Nathaniel smirked knowingly. “Here’s the thing.” He handed Jake the flask again. “Drink up.” As Jake forced himself to swallow down a little bit more of the rum, Nathaniel laid it out for him. “You can go on following her around forever, making puppy-dog eyes, knotting yourself up inside, dying a little bit every time she mentions some other guy, but you’ll never get what you want that way. You’ve gotta make your move. That’s the only play.”

Maybe it was the rum or maybe it was the fact that they were in this intimate space that had once been Nathaniel’s and was now Jake’s, or maybe it was just that Nathaniel seemed so much more self-confident and successful at life than Jake, but Jake felt like he could trust him, like he had something to learn from his new stepbrother. “If I never make a move, she can never reject me,” he said, admitting his deepest fear.

“So let her reject you. Then get on with your life,” Nathaniel said. “There’s a lot of fish in the sea.”

Jake knew he was right, but that didn’t make the truth hurt any less. He nervously picked out the few bars he’d written of his new song.

“There you go,” Nathaniel said. “Sing your heart song. And stick with me. I won’t steer you wrong, brother.”

6 (#ulink_11d33309-b22e-5b2d-ab87-5bcd490f0b8e)

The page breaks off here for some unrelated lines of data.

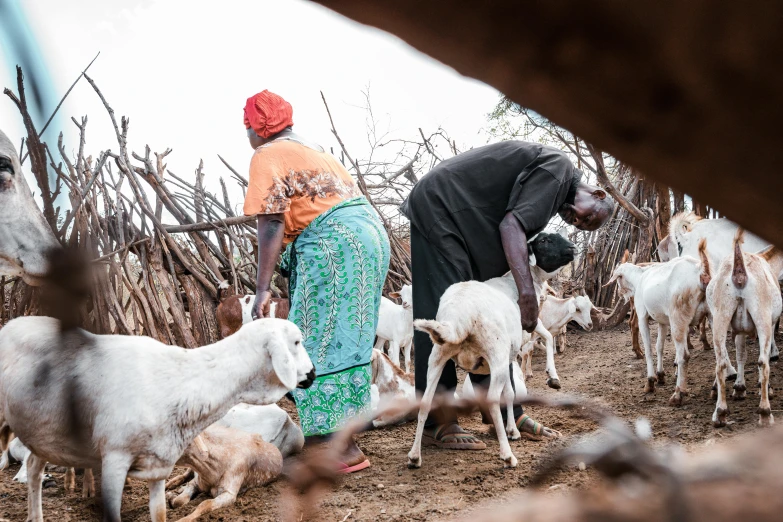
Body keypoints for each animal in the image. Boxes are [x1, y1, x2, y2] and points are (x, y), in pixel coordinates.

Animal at [0, 312, 314, 520]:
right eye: (297, 341)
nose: (312, 374)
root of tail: (13, 322)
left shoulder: (160, 465)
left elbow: (161, 512)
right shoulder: (114, 460)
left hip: (42, 433)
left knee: (34, 470)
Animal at [608, 238, 712, 404]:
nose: (619, 294)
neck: (640, 278)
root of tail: (701, 271)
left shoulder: (643, 316)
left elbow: (649, 348)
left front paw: (650, 381)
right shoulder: (662, 321)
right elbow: (659, 347)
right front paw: (661, 375)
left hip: (678, 319)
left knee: (684, 356)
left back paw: (678, 394)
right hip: (713, 315)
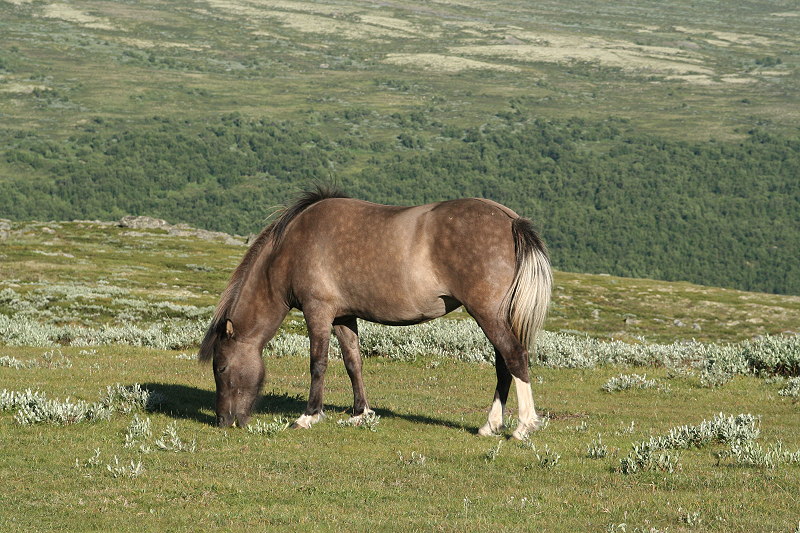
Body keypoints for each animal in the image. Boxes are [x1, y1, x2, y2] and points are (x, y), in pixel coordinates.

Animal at [197, 189, 552, 438]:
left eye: (221, 367)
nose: (223, 421)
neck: (290, 248)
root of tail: (510, 220)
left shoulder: (318, 312)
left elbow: (318, 363)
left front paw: (309, 415)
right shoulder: (343, 316)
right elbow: (353, 361)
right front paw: (360, 413)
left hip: (487, 313)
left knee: (515, 357)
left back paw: (523, 427)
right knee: (503, 365)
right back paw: (490, 426)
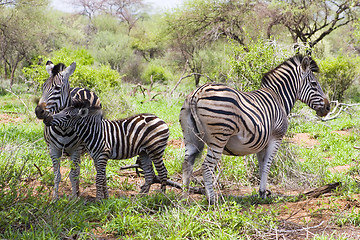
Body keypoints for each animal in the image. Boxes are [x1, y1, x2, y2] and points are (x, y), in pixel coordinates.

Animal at [34, 61, 101, 200]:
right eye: (43, 87)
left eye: (57, 88)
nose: (38, 111)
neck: (63, 127)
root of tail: (83, 88)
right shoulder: (53, 149)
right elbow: (57, 175)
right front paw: (54, 199)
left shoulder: (76, 150)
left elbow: (73, 174)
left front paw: (74, 199)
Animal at [180, 54, 332, 204]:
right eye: (314, 84)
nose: (328, 107)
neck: (278, 98)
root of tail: (197, 93)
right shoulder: (276, 138)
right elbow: (267, 166)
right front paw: (264, 193)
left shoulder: (261, 143)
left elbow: (261, 166)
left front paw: (261, 193)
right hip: (219, 137)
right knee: (206, 166)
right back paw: (212, 200)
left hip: (190, 137)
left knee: (187, 163)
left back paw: (184, 199)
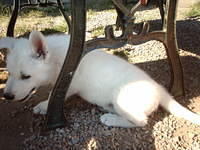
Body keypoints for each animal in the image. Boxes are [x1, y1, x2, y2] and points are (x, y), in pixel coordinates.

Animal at [0, 30, 200, 127]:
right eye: (8, 72)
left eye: (26, 76)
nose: (6, 97)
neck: (56, 60)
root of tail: (159, 89)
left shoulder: (68, 83)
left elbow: (53, 96)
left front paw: (43, 106)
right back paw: (108, 109)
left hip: (122, 98)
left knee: (141, 121)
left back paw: (110, 119)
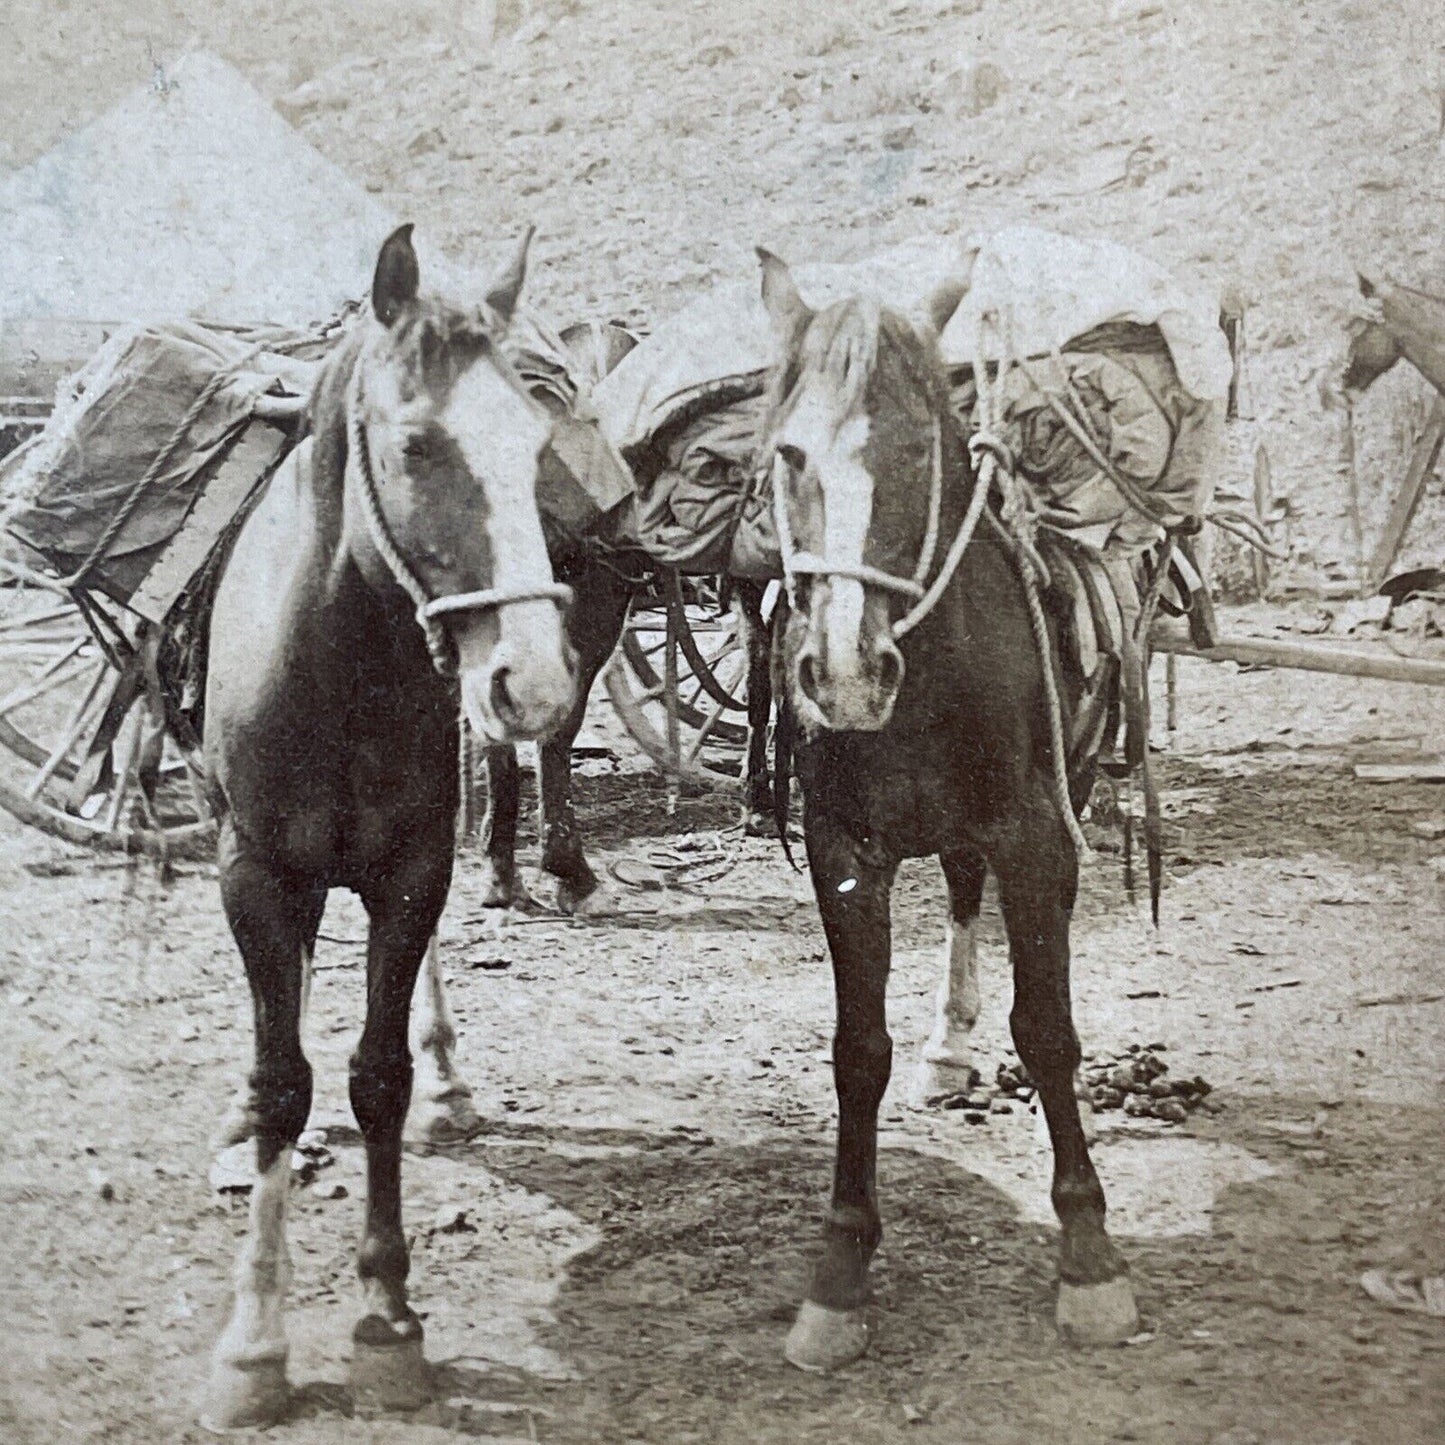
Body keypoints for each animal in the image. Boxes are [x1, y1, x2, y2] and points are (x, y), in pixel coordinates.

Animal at [199, 225, 580, 1433]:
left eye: (534, 443)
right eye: (416, 445)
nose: (533, 681)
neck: (338, 669)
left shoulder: (409, 873)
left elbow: (375, 1076)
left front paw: (386, 1318)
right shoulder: (257, 875)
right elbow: (284, 1078)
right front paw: (255, 1342)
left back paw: (451, 1082)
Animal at [757, 251, 1138, 1375]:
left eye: (918, 446)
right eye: (788, 449)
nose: (844, 673)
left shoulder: (1033, 836)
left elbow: (1047, 1028)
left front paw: (1088, 1255)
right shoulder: (843, 853)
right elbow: (856, 1050)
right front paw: (838, 1270)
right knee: (961, 897)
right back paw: (947, 1046)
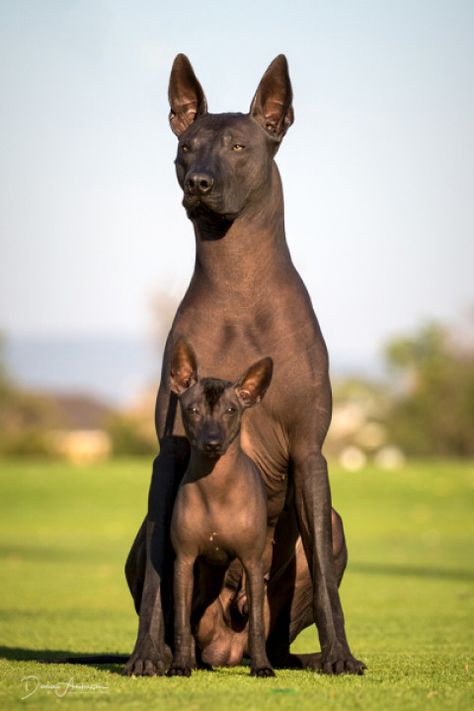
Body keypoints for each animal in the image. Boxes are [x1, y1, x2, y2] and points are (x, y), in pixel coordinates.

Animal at [169, 340, 274, 680]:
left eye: (231, 410)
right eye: (193, 410)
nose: (213, 442)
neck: (216, 489)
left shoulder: (252, 564)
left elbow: (256, 624)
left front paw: (262, 666)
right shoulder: (184, 562)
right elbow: (180, 619)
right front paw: (180, 664)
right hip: (205, 578)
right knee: (192, 616)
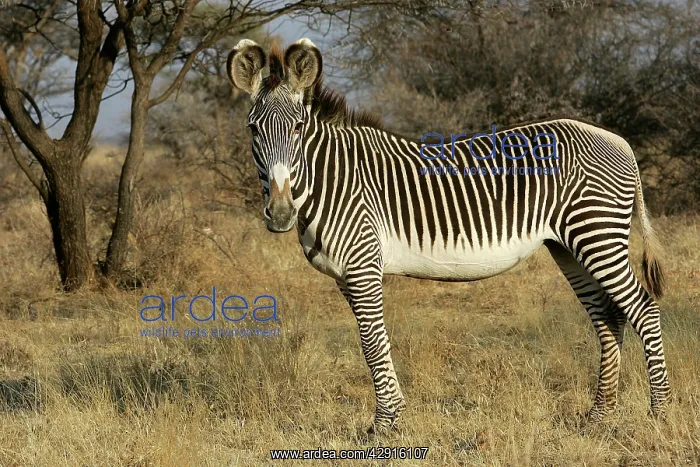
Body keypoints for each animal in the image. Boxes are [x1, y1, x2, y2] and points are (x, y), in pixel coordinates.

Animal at [227, 38, 671, 432]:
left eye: (298, 128)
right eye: (252, 130)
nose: (280, 214)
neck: (330, 180)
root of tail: (618, 141)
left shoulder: (363, 265)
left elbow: (372, 342)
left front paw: (385, 423)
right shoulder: (344, 276)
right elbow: (371, 342)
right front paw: (390, 417)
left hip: (597, 233)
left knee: (644, 310)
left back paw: (659, 413)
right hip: (570, 245)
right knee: (609, 318)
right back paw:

By the next day, Elena’s new Jake-less reality had begun to sink in. She sat on the tile floor in the living room, cradled in a misshapen pink-and-yellow polka-dot chair pillow that just barely fit in the space next to the tree, tooling around on her computer to distract herself from her sister’s television program and, hopefully, escape the funk she’d fallen into since Jake had moved away.

The show today was Hoarders—even worse than Storage Wars.

As Elena bounced back and forth among BuzzFeed and Twitter and her own AnAmerica page, which was still racking up likes and comments now, three days after she’d posted her latest animation, she couldn’t help but track the gist of what was happening on the show. A woman in her forties who rescued cats to com-fort herself from all the ways she couldn’t rescue herself is confronted by her worried parents after they discover that the house she lives in is so overrun that she’s now sleeping in her garage.

The thought that Elena was supposed to find this entertaining disgusted her, but she wasn’t about to say anything to her sister. Nina loved it. She sucked on a giant candy cane and periodically popped it out of her mouth to click her tongue at the outrages the show paraded across the screen, shaking her head, bugging her eyes at Elena.

“Ay-yi-yi-yi!” she said.

Elena smiled in recognition and checked her AnAmerica page. A new comment popped up. Some guy going by the handle Harlow. “You’re the best artist on this site,” he said.

A grin broke across her face. She didn’t get compliments like this all the time, and it felt good to be singled out. She wondered who this Harlow guy was.